As BBC News reports, Raab admitted that even if the number of cases in the U.K. seems to be slowing the numbers are not down to where they need to be before relaxing suppression measures can be considered. On Wednesday, the U.K. confirmed another 4,600 cases of COVID-19 and recorded another 861 deaths attributed to the disease. That brought the total number of deaths in the country to more than 13,000, putting the U.K. in the top five for most coronavirus deaths.
Going forward, the U.K. will reevaluate rules every three weeks, check what is working, relax those rules that don’t seem to make a difference, and also look at adding additional restrictions where needed. Before the government considers any sort of broad relaxation of the regulations set in place to safeguard against COVID-19, it wants to see five things:
- Assurance that the number of new cases, and the demand for medical resources, is within the capacity of the national health system and that all areas are able to meet critical care needs.
- Demonstrate that any decline in numbers is not just an aberration in reporting statistics, but a “sustained and consistent” decline in the number of deaths recorded daily.

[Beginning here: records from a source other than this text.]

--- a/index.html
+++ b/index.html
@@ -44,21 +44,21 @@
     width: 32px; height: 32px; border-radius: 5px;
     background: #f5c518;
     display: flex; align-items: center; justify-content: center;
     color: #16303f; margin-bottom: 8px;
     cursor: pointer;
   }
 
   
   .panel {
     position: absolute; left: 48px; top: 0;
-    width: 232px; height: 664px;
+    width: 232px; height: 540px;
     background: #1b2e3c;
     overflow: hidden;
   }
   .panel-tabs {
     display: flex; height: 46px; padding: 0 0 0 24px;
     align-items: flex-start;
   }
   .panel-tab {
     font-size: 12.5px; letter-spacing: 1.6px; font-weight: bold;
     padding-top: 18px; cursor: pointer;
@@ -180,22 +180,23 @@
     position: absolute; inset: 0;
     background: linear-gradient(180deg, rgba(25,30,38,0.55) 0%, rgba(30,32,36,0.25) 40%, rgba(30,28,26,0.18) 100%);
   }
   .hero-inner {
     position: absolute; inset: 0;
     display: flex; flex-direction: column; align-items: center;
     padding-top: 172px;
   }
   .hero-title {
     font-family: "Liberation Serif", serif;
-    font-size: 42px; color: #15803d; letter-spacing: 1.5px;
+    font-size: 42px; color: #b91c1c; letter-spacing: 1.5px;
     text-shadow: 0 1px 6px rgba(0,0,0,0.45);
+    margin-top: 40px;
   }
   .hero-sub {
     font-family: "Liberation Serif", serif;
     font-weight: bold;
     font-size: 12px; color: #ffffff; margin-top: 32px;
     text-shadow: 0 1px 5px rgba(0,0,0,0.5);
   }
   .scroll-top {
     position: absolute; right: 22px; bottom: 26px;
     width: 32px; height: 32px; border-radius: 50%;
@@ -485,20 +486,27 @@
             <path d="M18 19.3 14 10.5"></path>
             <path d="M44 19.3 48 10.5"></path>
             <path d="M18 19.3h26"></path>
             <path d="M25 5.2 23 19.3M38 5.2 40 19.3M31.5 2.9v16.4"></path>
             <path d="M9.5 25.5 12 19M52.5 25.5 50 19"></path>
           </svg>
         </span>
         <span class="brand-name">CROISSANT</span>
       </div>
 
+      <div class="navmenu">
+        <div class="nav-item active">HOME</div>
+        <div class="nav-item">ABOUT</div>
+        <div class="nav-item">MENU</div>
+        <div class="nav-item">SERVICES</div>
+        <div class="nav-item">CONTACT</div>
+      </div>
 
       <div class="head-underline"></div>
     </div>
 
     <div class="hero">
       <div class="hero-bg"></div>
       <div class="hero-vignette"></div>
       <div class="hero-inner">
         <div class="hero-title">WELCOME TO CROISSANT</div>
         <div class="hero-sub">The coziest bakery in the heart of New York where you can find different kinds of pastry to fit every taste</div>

- Broad and reliable testing data from across the country that shows a declining number of new cases in all regions.
- Confidence that both testing and protective gear is available in quantity to meet any possible new wave of disease.

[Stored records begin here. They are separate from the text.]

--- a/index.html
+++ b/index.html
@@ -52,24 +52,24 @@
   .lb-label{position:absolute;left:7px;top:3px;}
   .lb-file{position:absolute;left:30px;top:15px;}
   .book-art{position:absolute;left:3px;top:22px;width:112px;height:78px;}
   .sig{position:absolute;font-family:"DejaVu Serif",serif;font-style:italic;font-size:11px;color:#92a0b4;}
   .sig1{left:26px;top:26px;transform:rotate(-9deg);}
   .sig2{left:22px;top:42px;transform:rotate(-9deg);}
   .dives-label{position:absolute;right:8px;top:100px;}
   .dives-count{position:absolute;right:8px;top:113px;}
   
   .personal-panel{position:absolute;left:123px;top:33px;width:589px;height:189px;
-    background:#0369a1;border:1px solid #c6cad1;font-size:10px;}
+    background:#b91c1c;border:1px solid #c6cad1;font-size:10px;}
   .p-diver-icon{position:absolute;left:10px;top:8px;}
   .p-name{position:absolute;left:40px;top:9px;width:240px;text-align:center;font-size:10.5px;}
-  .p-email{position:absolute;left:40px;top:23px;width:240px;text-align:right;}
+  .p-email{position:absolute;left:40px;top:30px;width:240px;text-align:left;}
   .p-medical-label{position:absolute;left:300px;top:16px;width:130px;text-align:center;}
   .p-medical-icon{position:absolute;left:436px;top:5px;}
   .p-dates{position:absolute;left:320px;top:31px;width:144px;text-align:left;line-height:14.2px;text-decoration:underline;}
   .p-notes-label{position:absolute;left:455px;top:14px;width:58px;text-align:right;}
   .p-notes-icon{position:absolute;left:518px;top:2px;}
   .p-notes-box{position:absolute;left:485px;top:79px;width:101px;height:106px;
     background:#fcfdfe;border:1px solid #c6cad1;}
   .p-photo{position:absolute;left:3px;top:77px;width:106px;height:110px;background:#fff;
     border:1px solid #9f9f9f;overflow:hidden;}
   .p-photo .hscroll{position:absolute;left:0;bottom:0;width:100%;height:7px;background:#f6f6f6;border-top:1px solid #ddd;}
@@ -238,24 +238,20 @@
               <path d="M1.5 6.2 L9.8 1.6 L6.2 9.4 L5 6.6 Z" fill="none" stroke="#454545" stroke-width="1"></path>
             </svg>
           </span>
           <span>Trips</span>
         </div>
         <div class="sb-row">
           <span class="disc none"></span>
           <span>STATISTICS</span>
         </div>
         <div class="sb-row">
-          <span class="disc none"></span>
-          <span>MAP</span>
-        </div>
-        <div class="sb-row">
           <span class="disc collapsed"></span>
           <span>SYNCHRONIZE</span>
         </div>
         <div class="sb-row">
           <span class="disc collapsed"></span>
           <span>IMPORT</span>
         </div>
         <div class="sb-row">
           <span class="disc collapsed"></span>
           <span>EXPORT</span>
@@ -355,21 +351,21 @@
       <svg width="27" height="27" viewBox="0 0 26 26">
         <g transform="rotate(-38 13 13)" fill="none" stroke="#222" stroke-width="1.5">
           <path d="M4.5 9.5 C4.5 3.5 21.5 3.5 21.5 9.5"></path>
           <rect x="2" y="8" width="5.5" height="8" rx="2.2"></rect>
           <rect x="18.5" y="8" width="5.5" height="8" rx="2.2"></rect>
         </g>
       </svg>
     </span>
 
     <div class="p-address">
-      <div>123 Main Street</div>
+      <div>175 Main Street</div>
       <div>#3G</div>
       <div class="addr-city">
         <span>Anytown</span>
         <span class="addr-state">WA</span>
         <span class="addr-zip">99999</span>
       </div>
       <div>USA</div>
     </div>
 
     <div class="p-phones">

- A strong consensus that the changes being made don’t risk generating a new round of infections, and a willingness to roll back those changes if testing or healthcare systems raise an alarm.
This seems like something that the United States hasn’t seen outside of Elizabeth Warren’s website—a plan. This is not an extensive list. It’s far from too much to ask.
Before any change is made to relax social distancing, in any country, it should be clear that the storm really has passed, that the system is ready to fend off a second wave, and that the testing is in place to raise a red flag if a mistake is made.
Maybe Raab came up with this on his own. Maybe Johnson had something of an epiphany while in the ICU. In any case, the United States could do a lot worse than to follow the U.K.’s lead on this point.